[Opening Data for this exercise section]

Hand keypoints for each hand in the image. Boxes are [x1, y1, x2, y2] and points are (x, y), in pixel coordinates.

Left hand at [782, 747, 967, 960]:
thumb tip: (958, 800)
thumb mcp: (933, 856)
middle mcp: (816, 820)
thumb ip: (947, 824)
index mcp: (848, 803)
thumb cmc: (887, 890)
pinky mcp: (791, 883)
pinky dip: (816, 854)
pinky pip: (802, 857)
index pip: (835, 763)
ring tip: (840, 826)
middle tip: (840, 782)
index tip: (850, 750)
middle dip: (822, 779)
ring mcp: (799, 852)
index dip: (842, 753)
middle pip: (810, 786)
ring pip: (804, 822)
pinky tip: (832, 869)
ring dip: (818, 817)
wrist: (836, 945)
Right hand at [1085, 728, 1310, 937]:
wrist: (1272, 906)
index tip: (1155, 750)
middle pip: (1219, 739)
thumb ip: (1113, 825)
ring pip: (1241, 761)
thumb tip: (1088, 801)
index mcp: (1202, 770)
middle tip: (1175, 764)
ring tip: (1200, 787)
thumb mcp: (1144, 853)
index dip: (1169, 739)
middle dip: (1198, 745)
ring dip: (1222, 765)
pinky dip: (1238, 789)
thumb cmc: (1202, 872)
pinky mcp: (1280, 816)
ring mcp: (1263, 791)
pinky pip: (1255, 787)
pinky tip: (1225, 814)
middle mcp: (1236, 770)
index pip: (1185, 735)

[Closing Data for this exercise section]
[Opening Data for this exercise section]

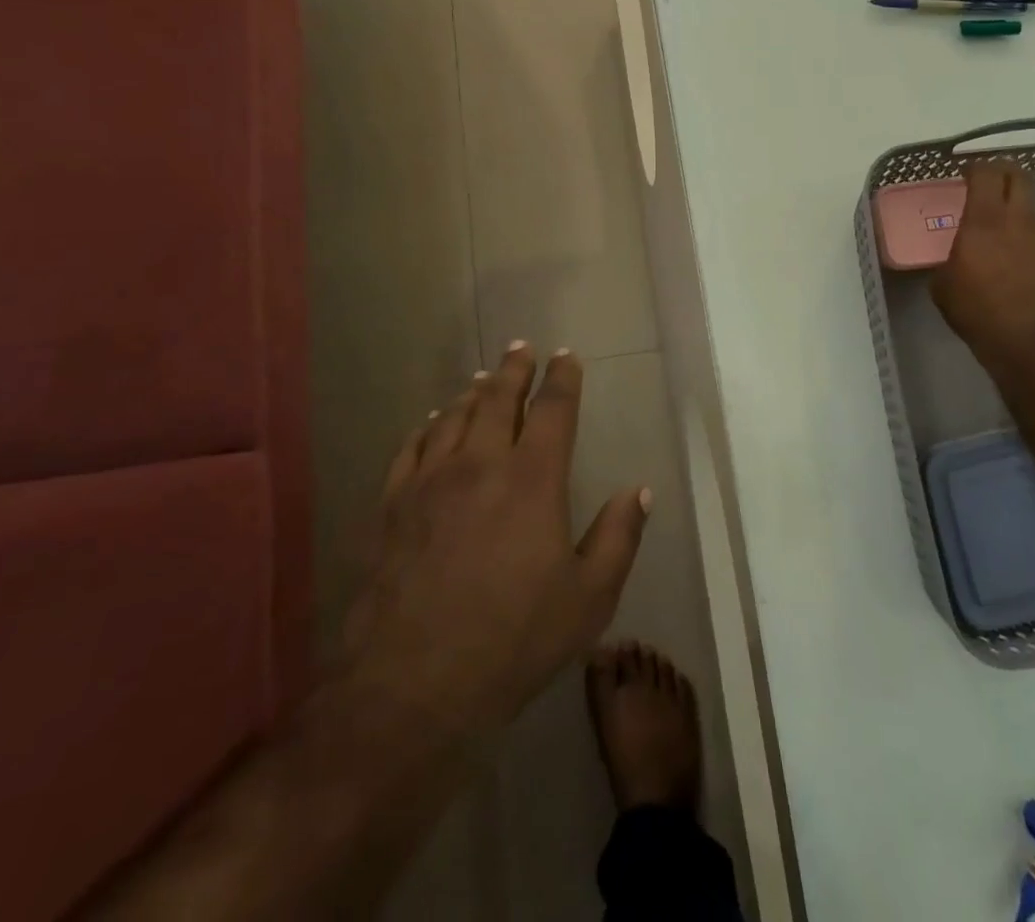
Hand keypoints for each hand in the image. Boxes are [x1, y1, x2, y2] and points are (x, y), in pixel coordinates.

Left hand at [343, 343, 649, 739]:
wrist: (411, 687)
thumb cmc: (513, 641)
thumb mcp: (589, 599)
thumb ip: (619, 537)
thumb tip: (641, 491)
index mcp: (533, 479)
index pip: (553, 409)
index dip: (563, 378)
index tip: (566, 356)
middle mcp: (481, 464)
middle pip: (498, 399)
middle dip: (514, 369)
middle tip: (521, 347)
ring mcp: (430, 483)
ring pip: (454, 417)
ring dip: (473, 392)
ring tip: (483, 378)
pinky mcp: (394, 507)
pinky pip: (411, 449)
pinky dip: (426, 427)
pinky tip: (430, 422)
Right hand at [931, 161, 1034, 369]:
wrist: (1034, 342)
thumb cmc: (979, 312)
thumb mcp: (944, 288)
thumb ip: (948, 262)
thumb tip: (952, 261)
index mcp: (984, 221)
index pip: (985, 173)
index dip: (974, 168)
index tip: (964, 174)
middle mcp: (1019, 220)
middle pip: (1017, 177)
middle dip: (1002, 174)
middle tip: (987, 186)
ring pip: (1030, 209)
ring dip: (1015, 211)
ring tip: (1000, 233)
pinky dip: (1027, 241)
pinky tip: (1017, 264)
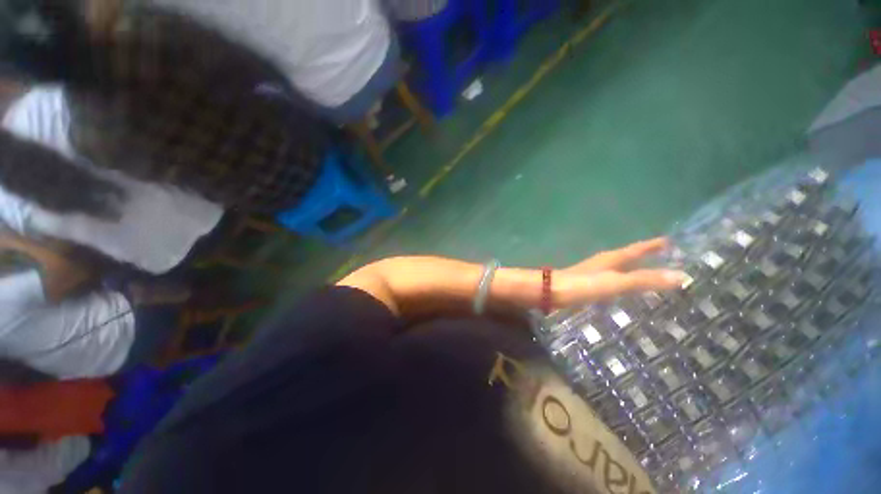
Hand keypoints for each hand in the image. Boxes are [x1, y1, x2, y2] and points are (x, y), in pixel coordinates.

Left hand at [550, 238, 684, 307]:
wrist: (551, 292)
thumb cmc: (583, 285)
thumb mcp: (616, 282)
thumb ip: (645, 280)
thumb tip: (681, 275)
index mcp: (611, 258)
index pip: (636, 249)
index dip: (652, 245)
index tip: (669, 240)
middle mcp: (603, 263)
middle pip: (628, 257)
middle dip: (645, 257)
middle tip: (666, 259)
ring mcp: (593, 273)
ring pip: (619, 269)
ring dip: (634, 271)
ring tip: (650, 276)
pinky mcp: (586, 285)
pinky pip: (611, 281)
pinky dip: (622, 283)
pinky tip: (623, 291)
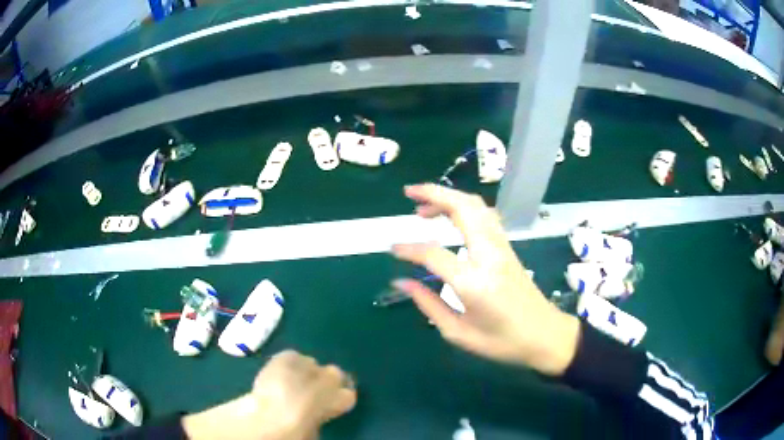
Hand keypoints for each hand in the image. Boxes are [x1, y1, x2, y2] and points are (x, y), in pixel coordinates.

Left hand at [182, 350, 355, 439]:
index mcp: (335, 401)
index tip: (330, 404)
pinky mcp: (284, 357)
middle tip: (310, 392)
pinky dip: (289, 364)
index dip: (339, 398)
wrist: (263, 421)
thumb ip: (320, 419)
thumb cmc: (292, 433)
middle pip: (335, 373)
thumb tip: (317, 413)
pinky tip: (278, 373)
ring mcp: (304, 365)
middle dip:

[Closing Data for this exercise section]

• Assignment:
From the records above, copy every line that holds the word "wrist".

• Task answer:
wrist: (836, 945)
wrist: (1272, 906)
wrist: (411, 687)
wrist: (1034, 342)
wrist: (551, 292)
wrist: (263, 421)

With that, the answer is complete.